In Wisconsin, former lieutenant governor Rebecca Kleefisch, who campaigned heavily on school reform, had the inside track on the GOP nomination until Trump jumped into the fray and endorsed construction executive Tim Michels after he traveled to Mar-a-Largo to get the ex-president’s blessing. Michels quickly became the GOP favorite, though after polling poorly in the leadup to the general election, he mentioned Trump less and less, and was even accused of scrubbing the ex-president’s endorsement from his website. Exit polls suggest his reluctance to advertise the endorsement was understandable: only 40 percent of Wisconsin voters have a favorable view of Trump. As expected, those voters broke heavily for Michels, but, as in Pennsylvania, there simply weren’t enough of them, and Michels, like Mastriano, failed to win most independents’ votes.

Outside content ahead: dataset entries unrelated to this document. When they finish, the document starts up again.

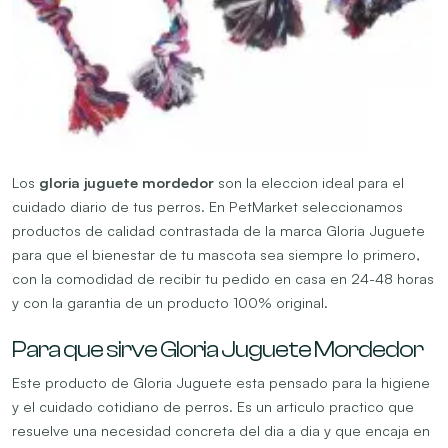
Los
gloria juguete mordedor
son la eleccion ideal para el
cuidado diario de tus perros. En PetMarket seleccionamos
productos de calidad contrastada de la marca Gloria Juguete
para que el bienestar de tu mascota sea siempre lo primero,
con la comodidad de recibir tu pedido en casa en 24-48 horas
y con la garantia de un producto 100% original.
Para que sirve Gloria Juguete Mordedor
Este producto de Gloria Juguete esta pensado para la higiene
y el cuidado cotidiano de perros. Es un articulo practico que
resuelve una necesidad concreta del dia a dia y que encaja en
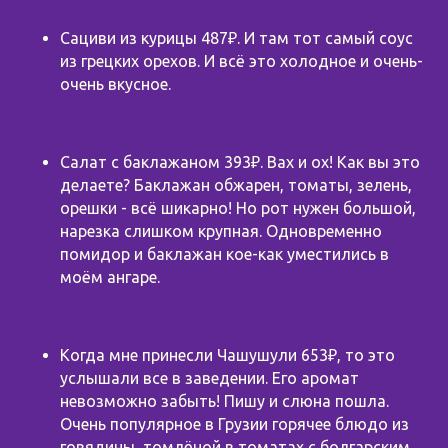
Сациви из курицы 487₽. И там тот самый соус
из грецких орехов. И всё это холодное и очень-
очень вкусное.
Салат с баклажаном 393₽. Вах и ох! Как вы это
делаете? Баклажан обжарен, томаты, зелень,
орешки - всё шикарно! Но рот нужен большой,
нарезка слишком крупная. Одновременно
помидор и баклажан кое-как уместились в
моём ангаре.
Когда мне принесли Чашушули 653₽, то это
услышали все в заведении. Его аромат
невозможно забыть! Пишу и слюна пошла.
Очень популярное в Грузии горячее блюдо из
говядины, томлёной в томатах с болгарским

Trump-backed candidates had some wins yesterday—J.D. Vance in Ohio’s senate race, for example. But Trump also feuded with Ohio’s Republican governor, Mike DeWine, and started out the campaign season trying to recruit a candidate to face him in the GOP primary before eventually endorsing him. The incumbent kept his distance from Trump, even showing up at his granddaughter’s school track meet rather than attend a Trump rally. DeWine won his reelection bid by nearly 10 percentage points more than Vance’s victory, in a state where Trump has a 55 percent unfavorable rating. Crucially, 30 percent of voters who don’t view Trump favorably nonetheless voted for DeWine yesterday. Vance got less than half as many of those votes.
If there was a big winner on Tuesday, it was Florida governor Ron DeSantis. In a state that narrowly went for Trump in 2020, DeSantis won with about 60 percent of the vote, including a majority of independents. DeSantis is at least as conservative as Trump on the issues, ranging from economic policy to cultural concerns. But DeSantis has been less divisive than the former president, who has begun taking pot shots at the Florida governor. Most important, however, is DeSantis’s track record, including his efforts to keep Florida’s economy and schools open during much of the pandemic, and the state’s quick response to Hurricane Ian. Not surprisingly, 65 percent of yesterday’s Florida voters told exit pollsters that they don’t want Trump to run in 2024.
Two contrasting facts help sum up the election. Charlie Baker, a Republican recently ranked as the country’s most popular governor, decided not to seek re-election after Trump’s promise to recruit a candidate to challenge him in the GOP primary. Meantime, Democrat Tony Evers in Wisconsin, with the lowest favorability rating among incumbents running for reelection yesterday, won against yet another GOP candidate strongly backed by the ex-president.
Is it any wonder Democrats are spending millions of dollars to help Trump-endorsed candidates win Republican primaries?